Pero Jesucristo resucitó, después de haber muerto por nosotros. Con lo cual, manifestó la eficacia de su pasión y muerte. Nuestra suerte dejó de ser, por ello, irreparable e irreversible. A partir de la redención de Cristo morimos porque es incuestionable un final de nuestro paso por la historia, dada nuestra contingencia unida a la ley del desgaste de nuestra corporeidad material. Por tanto, si vivimos unidos a Cristo, la muerte física deja de ir unida a la muerte espiritual derivada del pecado grave que pueda cometer cada persona.
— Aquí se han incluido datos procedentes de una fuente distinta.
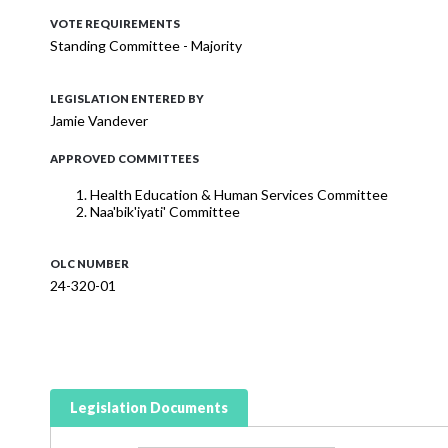
VOTE REQUIREMENTS
Standing Committee - Majority
LEGISLATION ENTERED BY
Jamie Vandever
APPROVED COMMITTEES
Health Education & Human Services Committee
Naa'bik'iyati' Committee
OLC NUMBER
24-320-01
Legislation Documents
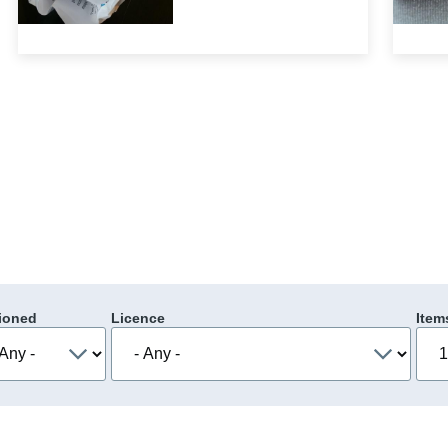
ioned
Licence
Item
3.- En el Bautismo fuimos configurados con Cristo, participando en su muerte al ser sepultados en las aguas bautismales. A partir de ese momento, estamos llamados a resucitar también con Cristo. Resurrección que nos llega, después del Bautismo, y durante la vida en la tierra, cada vez que recibimos el Sacramento de la Penitencia después de haber pecado gravemente. Por esta resurrección, pasamos de ser enemigos de Dios, a ser criaturas nuevas para quienes el Señor tiene reservado un lugar junto a sí en el cielo, como lo tenía programado para todos nosotros desde la creación y antes del pecado de Adán y Eva.

He aquí cómo el Viernes Santo, día de luto por la conmemoración de la Muerte de Cristo, y día de penitencia por la consideración de lo que significa para nosotros el pecado, es también día de esperanza porque el Señor ha salido fiador nuestro. Ahora podemos decir con voz segura y con plena adhesión al Señor, que nos ha llevado a la victoria: “¿Dónde está, oh muerte, tu victoria; donde está, oh muerte, tu aguijón”(1 Cor. 15, 55).
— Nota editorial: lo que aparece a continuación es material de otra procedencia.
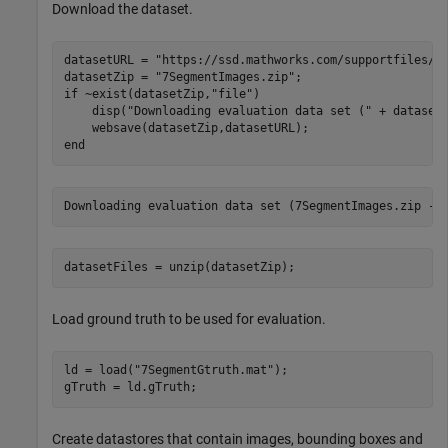
Download the dataset.
datasetURL = 
"https://ssd.mathworks.com/supportfiles/v
datasetZip = 
"7SegmentImages.zip"
if
 ~exist(datasetZip,
"file"
)

    disp(
"Downloading evaluation data set ("
 + dataset
end
datasetFiles = unzip(datasetZip);
Load ground truth to be used for evaluation.
ld = load(
"7SegmentGtruth.mat"
);

gTruth = ld.gTruth;
Create datastores that contain images, bounding boxes and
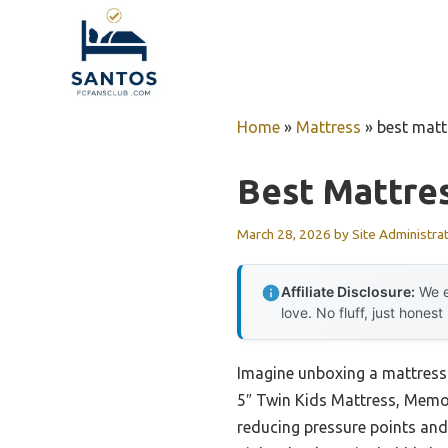
Skip
to
content
Home
»
Mattress
»
best matt
Best Mattres
March 28, 2026
by
Site Administra
Affiliate Disclosure:
We e
love. No fluff, just honest
Imagine unboxing a mattress 
5″ Twin Kids Mattress, Memor
reducing pressure points and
El Viernes Santo nos abre a la esperanza más realista, porque esa esperanza no está fundada en nuestros buenos propósitos, ni en pronósticos fruto de estrategias humas, sino en la obra de Dios llevada a cabo por Jesucristo. “Si Cristo ha resucitado, busquemos las cosas de arriba donde está Cristo sentado a la derecha del Padre” (---).

Para que esta esperanza, que en principio nos abre el corazón al optimismo, llegue a ser plenamente operativa en nosotros, es necesario que nos unamos voluntariamente a la trayectoria de Cristo. Trayectoria que tiene su punto central en la obediencia a Dios, y que lleva consigo, porque es oposición al pecado, el sufrimiento y la muerte. No olvidemos que el pecado es fruto de la satisfacción de nuestras tendencias al margen de Dios. En el pecado se busca la propia satisfacción, Vencer el pecado lleva consigo, pues, dolor y sacrificio. Pero la íntima vinculación entre la resurrección que nos espera y el sufrimiento que nos aguarda por nuestra condición de criaturas, además de dar sentido al dolor, a la muerte y a la obediencia a Dios, es la raíz de nuestra esperanza y el mensaje más claro del amor infinito e incondicional de Dios a la humanidad.

4.- No está de más una a aplicación de estas reflexiones a la vida de la Iglesia en las circunstancias que atraviesa por su dimensión humana. Sin magnificar la situación persecutoria que sufre la Iglesia hoy, como en todos los tiempos, aunque de forma distinta según lugares y momentos, podemos decir que, en esta misma situación están presentes los motivos de esperanza. Es Cristo mismo quien ha dicho: “Tú eres Pedro, y sobre esta piedra edificaré mi Iglesia, y el poder del abismo no la hará perecer” (Mt. 16, 18).

Es muy fácil que, abrumados por las dificultades brote la tentación de un cierto pesimismo que puede prolongarse hasta desconfiar de la fuerza purificadora y esperanzadora de estos trances.
La muerte de Cristo y la mortificación de la Iglesia a causa de los trances difíciles son una puerta abierta a la renovación eclesial. La Iglesia, participando de la muerte de Cristo, mata sus propias imperfecciones debidas a la debilidad humana, y se abre a mayor fecundidad apostólica y pastoral.

Ya vemos cómo el mensaje del Viernes Santo arroja una fuerte luz sobre el presente nuestro y de la Iglesia, y nos despierta a la esperanza que permite mirar al futuro con ilusión.